Skip to content
  • Simon Marchi's avatar
    gdb: move displaced stepping logic to gdbarch, allow starting concurrent displaced steps · 187b041e
    Simon Marchi authored
    Today, GDB only allows a single displaced stepping operation to happen
    per inferior at a time.  There is a single displaced stepping buffer per
    inferior, whose address is fixed (obtained with
    gdbarch_displaced_step_location), managed by infrun.c.
    
    In the case of the AMD ROCm target [1] (in the context of which this
    work has been done), it is typical to have thousands of threads (or
    waves, in SMT terminology) executing the same code, hitting the same
    breakpoint (possibly conditional) and needing to to displaced step it at
    the same time.  The limitation of only one displaced step executing at a
    any given time becomes a real bottleneck.
    
    To fix this bottleneck, we want to make it possible for threads of a
    same inferior to execute multiple displaced steps in parallel.  This
    patch builds the foundation for that.
    
    In essence, this patch moves the task of preparing a displaced step and
    cleaning up after to gdbarch functions.  This allows using different
    schemes for allocating and managing displaced stepping buffers for
    different platforms.  The gdbarch decides how to assign a buffer to a
    thread that needs to execute a displaced step.
    
    On the ROCm target, we are able to allocate one displaced stepping
    buffer per thread, so a thread will never have to wait to execute a
    displaced step.
    
    On Linux, the entry point of the executable if used as the displaced
    stepping buffer, since we assume that this code won't get used after
    startup.  From what I saw (I checked with a binary generated against
    glibc and musl), on AMD64 we have enough space there to fit two
    displaced stepping buffers.  A subsequent patch makes AMD64/Linux use
    two buffers.

#### Information supplied

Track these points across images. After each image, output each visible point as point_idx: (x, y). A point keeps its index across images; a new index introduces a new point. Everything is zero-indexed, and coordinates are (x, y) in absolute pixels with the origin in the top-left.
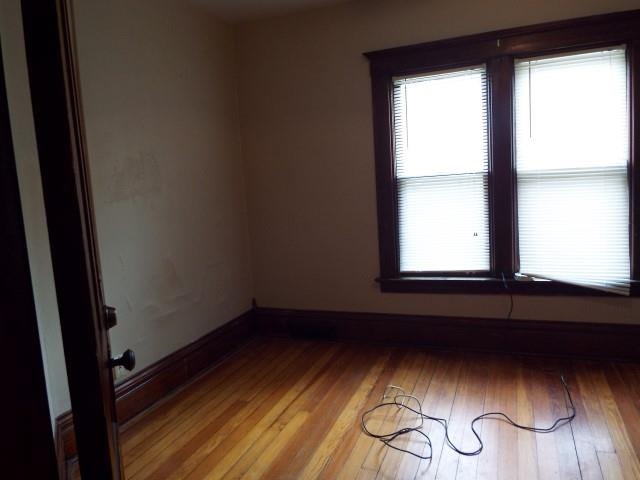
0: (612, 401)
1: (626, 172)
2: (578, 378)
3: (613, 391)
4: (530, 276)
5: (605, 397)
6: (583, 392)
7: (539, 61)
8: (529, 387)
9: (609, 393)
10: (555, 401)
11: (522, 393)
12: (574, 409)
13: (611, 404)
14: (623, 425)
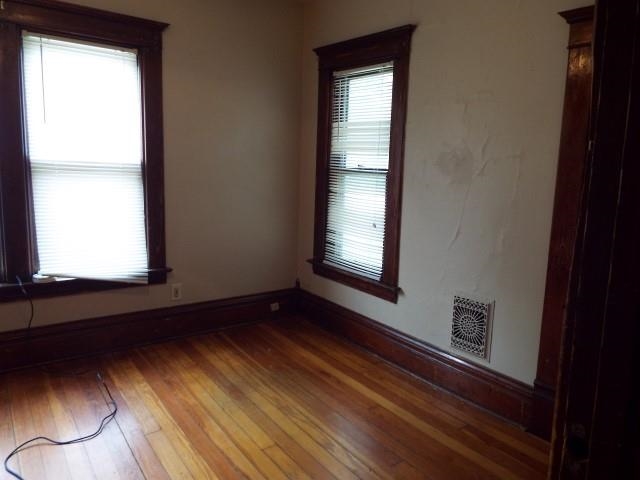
0: (145, 383)
1: (140, 170)
2: (110, 372)
3: (143, 374)
4: (51, 276)
5: (139, 382)
6: (118, 383)
7: (52, 41)
8: (62, 397)
9: (140, 377)
10: (94, 402)
11: (57, 407)
12: (114, 403)
13: (145, 386)
14: (160, 402)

#### Apply what you read
**1)** Copy the commit message starting at "On Linux, the" and ending at "two buffers.", and swap "startup" for "program launch".
**2)** Say whether each statement agrees with the commit message, answering yes or no and quoting the words that decide it: (a) GDB currently allows only one displaced stepping operation per inferior at a time. (b) On the ROCm target, each thread can have its own displaced stepping buffer. (c) This patch makes AMD64/Linux use two buffers.
The rows were taken from a separate source, unrelated to the commit message.

#### Answer section
**1)**
On Linux, the entry point of the executable if used as the displaced
    stepping buffer, since we assume that this code won't get used after
    program launch.  From what I saw (I checked with a binary generated against
    glibc and musl), on AMD64 we have enough space there to fit two
    displaced stepping buffers.  A subsequent patch makes AMD64/Linux use
    two buffers.

**2)**
(a) Yes: "Today, GDB only allows a single displaced stepping operation to happen per inferior at a time."
(b) Yes: "On the ROCm target, we are able to allocate one displaced stepping buffer per thread"
(c) No: "A subsequent patch makes AMD64/Linux use two buffers."